▸ 課題 1:
選手評のうち「アンカーポジションで今季は」で始まる段落を、主な事実を残したまま箇条書きで簡潔にまとめよ。
▸ 課題 2:
選手評の「スカッド内での役割:労働基準監督署」から「ーナ戦では3得点全てに関与。」までを、一字一句違えずに書き写せ。

▸ 文書抜粋:
ラリーガ:16試合(スタメン12試合) 0ゴール 4アシスト
CL:4試合(スタメン4試合) 0ゴール 0アシスト

スカッド内での役割:労働基準監督署
上手くいっている感:
⭐︎⭐︎⭐︎⭐︎
注目したいポイント:ドリブルゲイン

アトレティコの愛すべき壊れた信号機は比較的言う事を聞いてプレーしていた印象。ダイレクトパスで積極的に背後を狙うパスを増やし、自身は右大外まで移動してポケット侵入をサポートした。人と人の間をスルスルと抜けていくドリブルで局面を打開する役割も担当。グリーズマン方向に進んで行けば相手が勝手に道を開けてくる事に気づき、19節ジローナ戦では3得点全てに関与。
左IHで起用されると無理が効きまくる守備能力で全方向をサポート。余計な事をさせないために致死量のタスクを用意する事に成功している。有り余る体力を解放する機会はCL決勝トーナメントにある。



6.コケ(31歳🇪🇸)

ラリーガ:16試合(スタメン16試合) 0ゴール 2アシスト
CL:5試合(スタメン4試合) 0ゴール 0アシスト

スカッド内での役割:カピタン
上手くいっている感:
⭐︎⭐︎⭐︎⭐︎
注目したいポイント:タッチダウンパス

アンカーポジションで今季は特にセンターサークル付近からの配球とサイドチェンジの中継点として。3CBと協力して侵入経路を探す仕事をメインとした。コケの仕事は彼のキャリアの直線上にあるとは思いつつ、5,6年前のプレースタイルから考えると様変わりしているのが不思議。ガビを彷彿とさせるタッチダウンパスを通し、フリーにするのが危険な存在になっている。

▸ データセット抜粋:
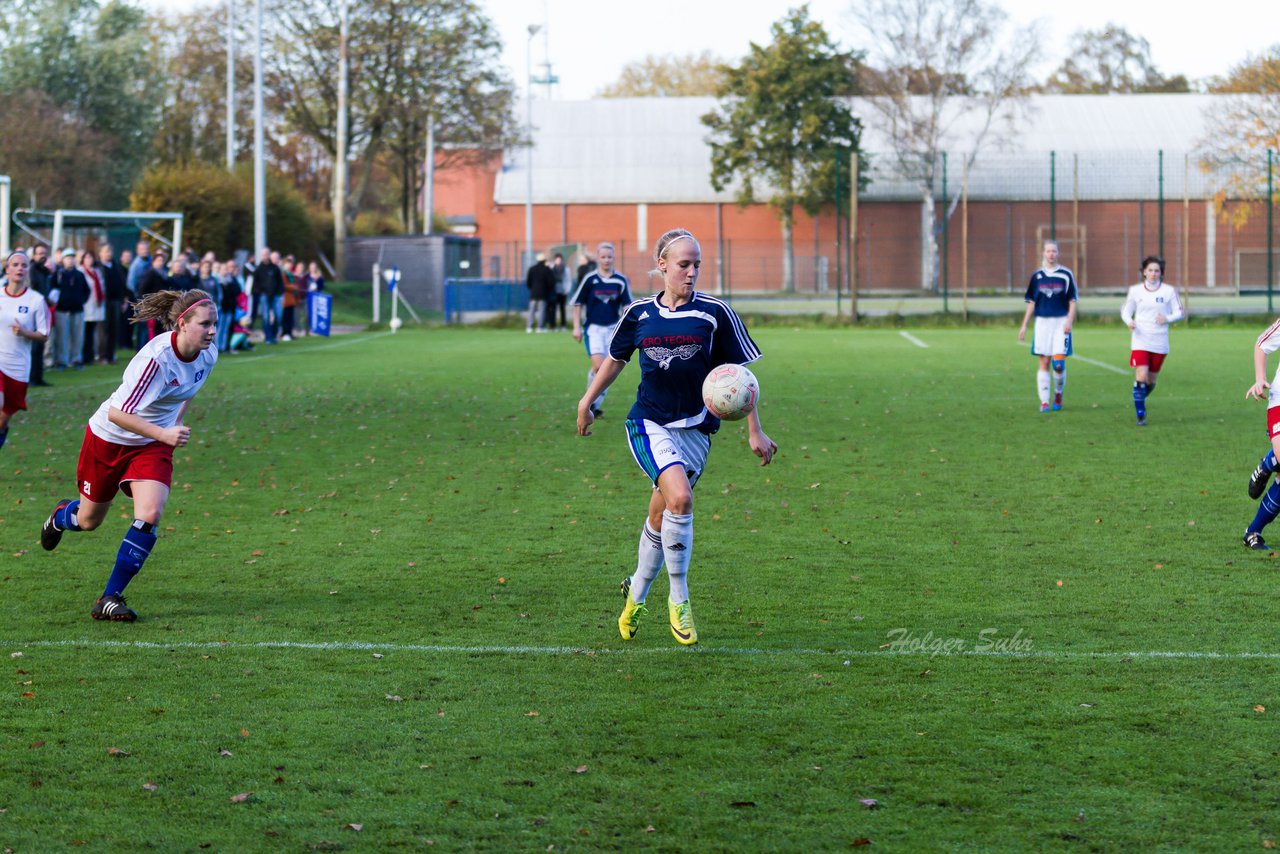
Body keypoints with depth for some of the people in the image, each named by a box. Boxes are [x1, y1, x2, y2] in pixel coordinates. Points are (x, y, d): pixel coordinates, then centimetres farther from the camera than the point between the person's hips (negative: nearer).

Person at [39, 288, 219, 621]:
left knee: (149, 516, -18)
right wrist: (163, 434, -42)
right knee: (89, 520, 15)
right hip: (109, 439, -4)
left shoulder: (208, 355, -12)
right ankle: (61, 516, 54)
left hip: (153, 445, 4)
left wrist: (176, 426, 8)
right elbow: (117, 413, -34)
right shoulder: (156, 357, -34)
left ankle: (111, 598, -7)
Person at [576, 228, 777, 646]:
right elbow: (615, 359, 20)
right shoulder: (639, 314, 2)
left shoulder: (714, 313, -4)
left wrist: (755, 432, 1)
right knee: (680, 498, -24)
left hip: (695, 429, 1)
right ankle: (679, 599, -11)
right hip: (649, 423, -1)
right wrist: (586, 402, 25)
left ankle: (636, 592, 35)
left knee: (661, 516, 8)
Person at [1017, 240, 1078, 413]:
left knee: (1059, 363, -9)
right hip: (1042, 322, 2)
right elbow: (1031, 302, 12)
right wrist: (1024, 326, 9)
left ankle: (1058, 394, 17)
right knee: (1044, 363, 0)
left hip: (1061, 322, -2)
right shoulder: (1037, 276, 8)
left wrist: (1069, 322, -10)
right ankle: (1044, 401, 4)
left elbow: (1072, 301, 3)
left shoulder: (1066, 275, 2)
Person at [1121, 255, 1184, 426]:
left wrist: (1167, 318, -17)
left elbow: (1179, 313, 5)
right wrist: (1129, 321, -12)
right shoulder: (1135, 290, 3)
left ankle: (1140, 400, 39)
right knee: (1141, 377, -14)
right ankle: (1140, 415, -8)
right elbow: (1126, 310, 11)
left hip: (1160, 342, 1)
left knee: (1151, 380, 9)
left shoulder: (1169, 291, 1)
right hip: (1140, 340, -1)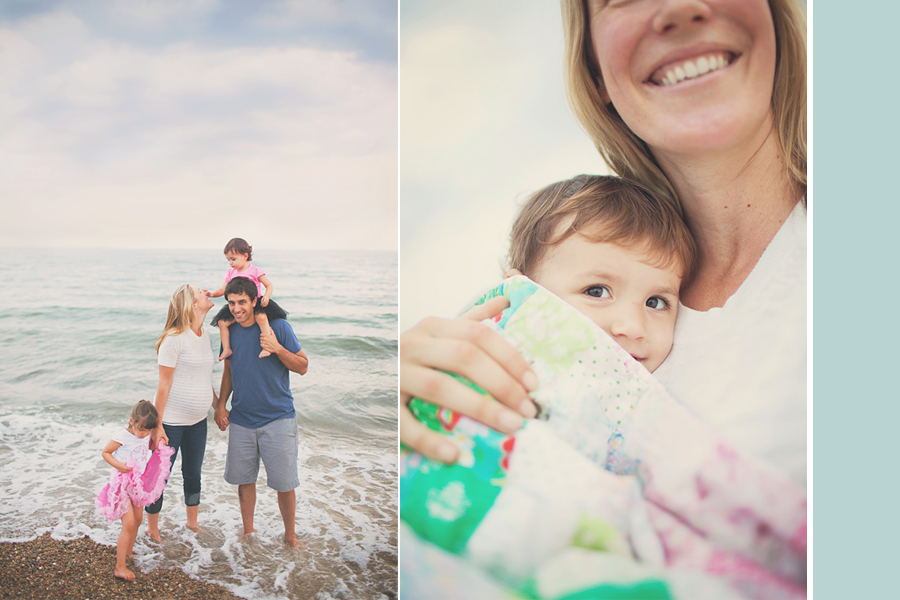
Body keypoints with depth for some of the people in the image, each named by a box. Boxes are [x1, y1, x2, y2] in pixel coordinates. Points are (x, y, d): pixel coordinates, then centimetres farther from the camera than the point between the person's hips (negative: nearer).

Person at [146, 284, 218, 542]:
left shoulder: (206, 335, 5)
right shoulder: (174, 338, -18)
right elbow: (164, 384, -16)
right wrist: (157, 425, -14)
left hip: (198, 420, 7)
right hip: (171, 421, -7)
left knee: (193, 474, 19)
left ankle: (193, 523, 36)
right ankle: (152, 529, 28)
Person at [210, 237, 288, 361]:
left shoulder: (255, 271, -4)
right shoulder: (231, 273, 11)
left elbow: (269, 285, -3)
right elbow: (223, 290, 16)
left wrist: (266, 297, -22)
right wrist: (211, 294, -3)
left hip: (255, 303, -6)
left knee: (262, 317, -35)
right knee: (222, 321, -10)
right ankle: (226, 349, -1)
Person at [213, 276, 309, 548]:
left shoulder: (278, 327, -9)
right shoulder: (230, 332, 5)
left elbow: (303, 367, -6)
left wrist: (277, 348, -21)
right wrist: (221, 405, 10)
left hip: (277, 418, -4)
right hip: (241, 419, 4)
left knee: (284, 482, 0)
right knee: (244, 479, 12)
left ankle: (290, 534, 22)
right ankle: (247, 532, 33)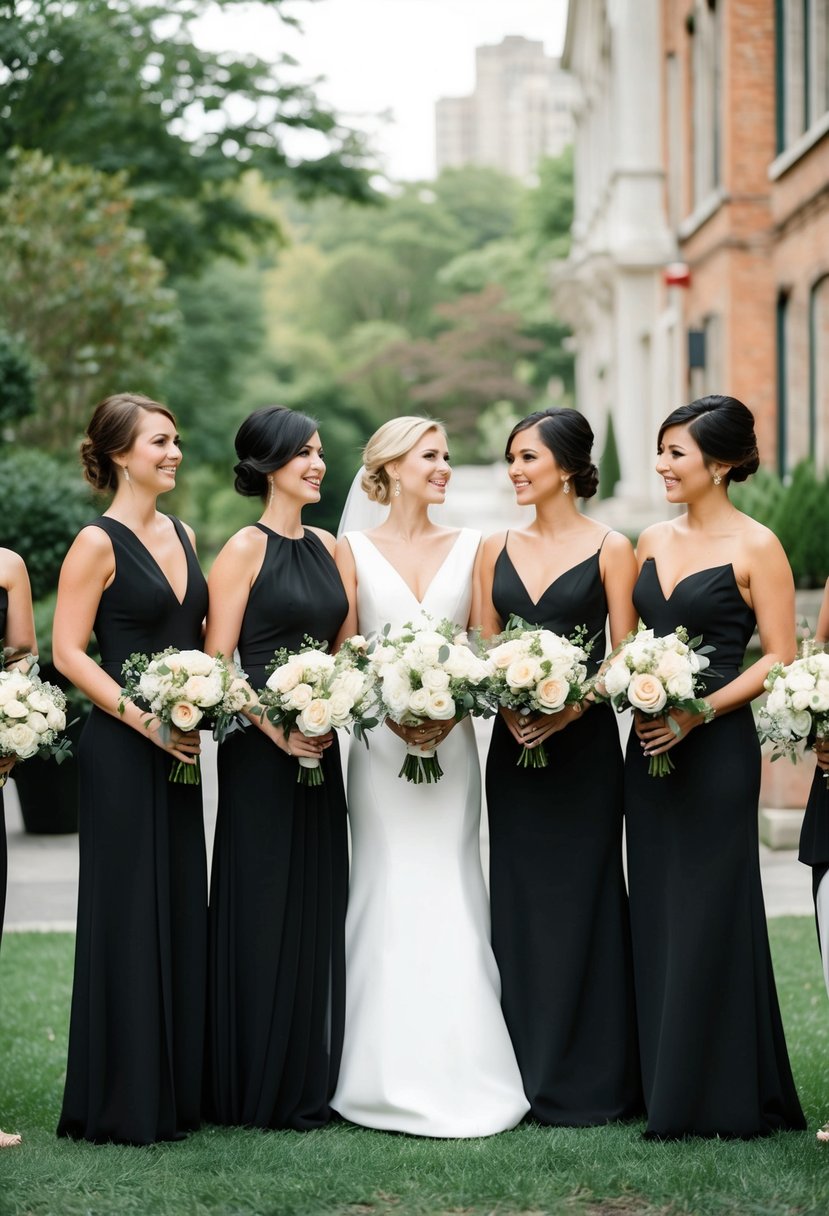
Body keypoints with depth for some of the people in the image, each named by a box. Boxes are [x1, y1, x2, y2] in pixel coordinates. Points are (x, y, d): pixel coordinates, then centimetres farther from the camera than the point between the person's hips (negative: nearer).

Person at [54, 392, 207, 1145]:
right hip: (122, 752, -7)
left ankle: (177, 1088, 19)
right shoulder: (99, 543, -9)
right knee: (127, 917, -1)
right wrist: (146, 721, -17)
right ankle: (123, 1102, 8)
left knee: (182, 910, 10)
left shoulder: (183, 535, 13)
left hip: (180, 751, 7)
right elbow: (68, 652, -12)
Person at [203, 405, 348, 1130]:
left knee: (318, 906, 8)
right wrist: (274, 727, -19)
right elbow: (217, 661, -11)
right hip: (259, 752, -6)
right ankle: (258, 1089, 8)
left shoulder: (327, 547, 13)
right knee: (263, 909, -1)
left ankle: (309, 1082, 17)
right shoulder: (246, 548, -7)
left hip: (319, 749, 6)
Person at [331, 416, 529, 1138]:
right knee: (386, 894, -3)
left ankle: (458, 1075, 4)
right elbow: (344, 655, 2)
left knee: (451, 895, -1)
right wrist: (391, 708, -13)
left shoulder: (469, 548, 10)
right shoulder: (354, 550, 5)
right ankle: (389, 1077, 3)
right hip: (380, 742, -1)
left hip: (452, 741, 1)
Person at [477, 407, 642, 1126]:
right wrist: (505, 705, -9)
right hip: (513, 744, 4)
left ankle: (586, 1079, 7)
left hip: (584, 742, -4)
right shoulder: (497, 550, 10)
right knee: (518, 900, 6)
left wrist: (568, 707, -19)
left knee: (581, 898, -2)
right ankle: (524, 1071, 14)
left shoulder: (610, 549, -2)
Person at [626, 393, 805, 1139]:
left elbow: (780, 659, -9)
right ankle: (666, 1089, 18)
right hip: (650, 749, 7)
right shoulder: (653, 541, 12)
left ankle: (727, 1097, 8)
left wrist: (699, 712, -17)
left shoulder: (755, 547, -7)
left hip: (716, 750, -6)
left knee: (710, 916, -3)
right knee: (656, 914, 9)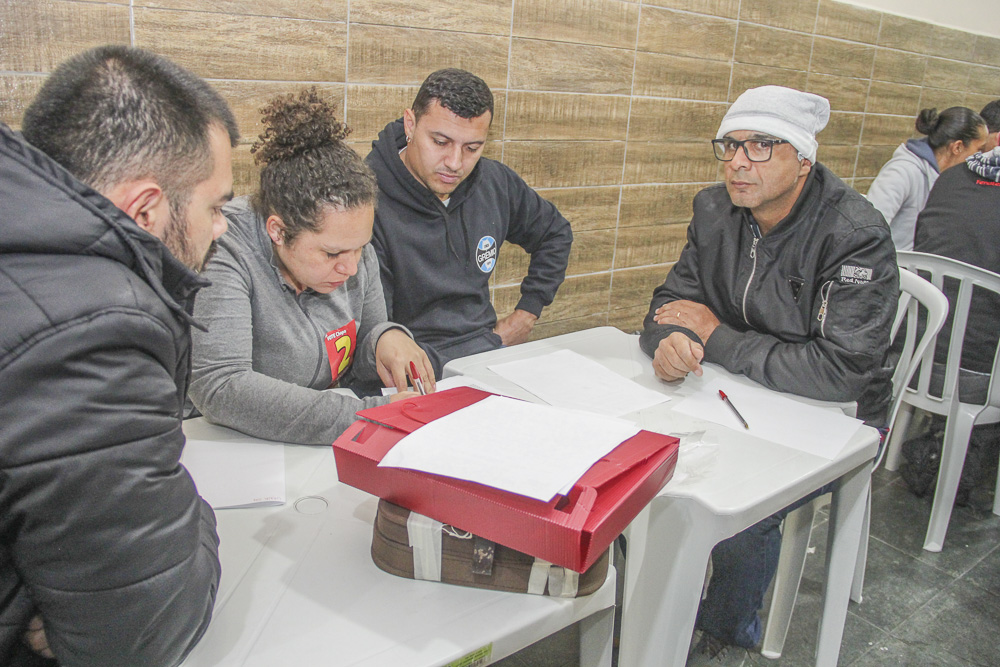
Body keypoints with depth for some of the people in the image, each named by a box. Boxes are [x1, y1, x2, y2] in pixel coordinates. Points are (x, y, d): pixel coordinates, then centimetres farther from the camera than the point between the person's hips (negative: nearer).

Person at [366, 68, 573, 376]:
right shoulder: (367, 206, -17)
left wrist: (528, 311, 13)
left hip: (490, 350, 5)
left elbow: (555, 234, 24)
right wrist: (495, 342, -16)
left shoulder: (496, 182, 4)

▸ 解答例 1:
- 今季はアンカーとして、主にセンターサークル付近からの配球とサイドチェンジの中継点を担った。
- 3CBと協力して侵入経路を探す仕事がメインだった。
- 現在の仕事はキャリアの直線上にあるものの、5,6年前のプレースタイルからは様変わりしている。
- ガビを彷彿とさせるタッチダウンパスを通し、フリーにすると危険な存在になっている。

▸ 解答例 2:
スカッド内での役割:労働基準監督署
上手くいっている感:
⭐︎⭐︎⭐︎⭐︎
注目したいポイント:ドリブルゲイン

アトレティコの愛すべき壊れた信号機は比較的言う事を聞いてプレーしていた印象。ダイレクトパスで積極的に背後を狙うパスを増やし、自身は右大外まで移動してポケット侵入をサポートした。人と人の間をスルスルと抜けていくドリブルで局面を打開する役割も担当。グリーズマン方向に進んで行けば相手が勝手に道を開けてくる事に気づき、19節ジローナ戦では3得点全てに関与。